First, it was Los Angeles, whose mayor Antonio Villaraigosa made city agencies stop buying bottled water for employees in 2005. Villaraigosa was prompted to take that step after finding out that the city had spent nearly $90,000 on it. It was an embarrassing discovery for Villaraigosa, as around the same time, L.A.’s water agency happened to be financing a $1 million ad campaign on the merits of tap water.

San Francisco followed suit last month.

Now, New York has a campaign to get New Yorkers to drink tap water instead of buying bottled water. It’s even roped in restaurants to serve tap waters to customers instead of selling them bottled water.

Cost-cutting might have spurred L.A. and San Francisco to stop buying bottled water for city employees. But the true beneficiary emerging from these developments will be the environment.

A staggering billion of plastic bottles, or even more, that are used to contain water end up in California’s landfills annually. And that’s just California alone. Recycling efforts may be in existence but that is clearly not keeping up with the rate at which bottled water is consumed and the plastic bottles being disposed.

Besides the waste generated from the plastic bottles, the development of the plastic for the water bottles, and eventually, the transportation, distribution and the cost of the water, all make huge environmental impact. SF’s mayor says it takes more energy to transport bottled water than a barrel of oil.
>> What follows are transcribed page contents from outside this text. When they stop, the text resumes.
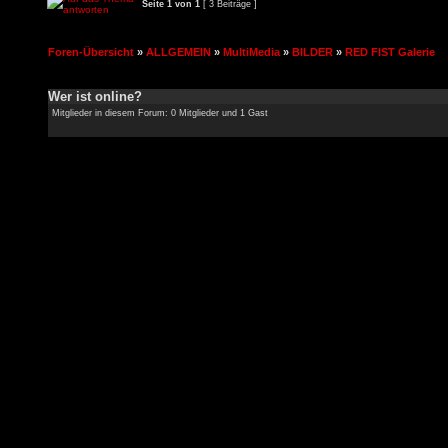
Seite
1
von
1
[ 3 Beiträge ]
Foren-Übersicht
»
ALLGEMEIN
»
MultiMedia
»
BILDER
»
RED FIST Galerie
Wer ist online?
Mitglieder in diesem Forum: 0 Mitglieder und 1 Gast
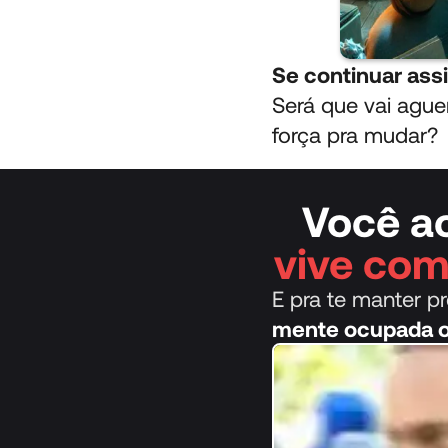
Se continuar assi
Será que vai ague
força pra mudar?
Você a
vive com
E pra te manter p
mente ocupada o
Environmental groups also cite the statistic that four out of five plastic water bottles end up on landfill sites while its production process contributes to global warming.

If only people would realize that tap water is usually as good, or if not better, than bottled water. Plus it’s cheap.

More cities should follow on the path taken by these three cities, not only as a cost-cutting measure but as a serious environment-benefiting step.

They shouldn’t stop there.

The next object of their target ought to be plastic bags — get supermarkets and stores to stop using them and have people use reusable bags instead. That would be another great step in the fight for the environment.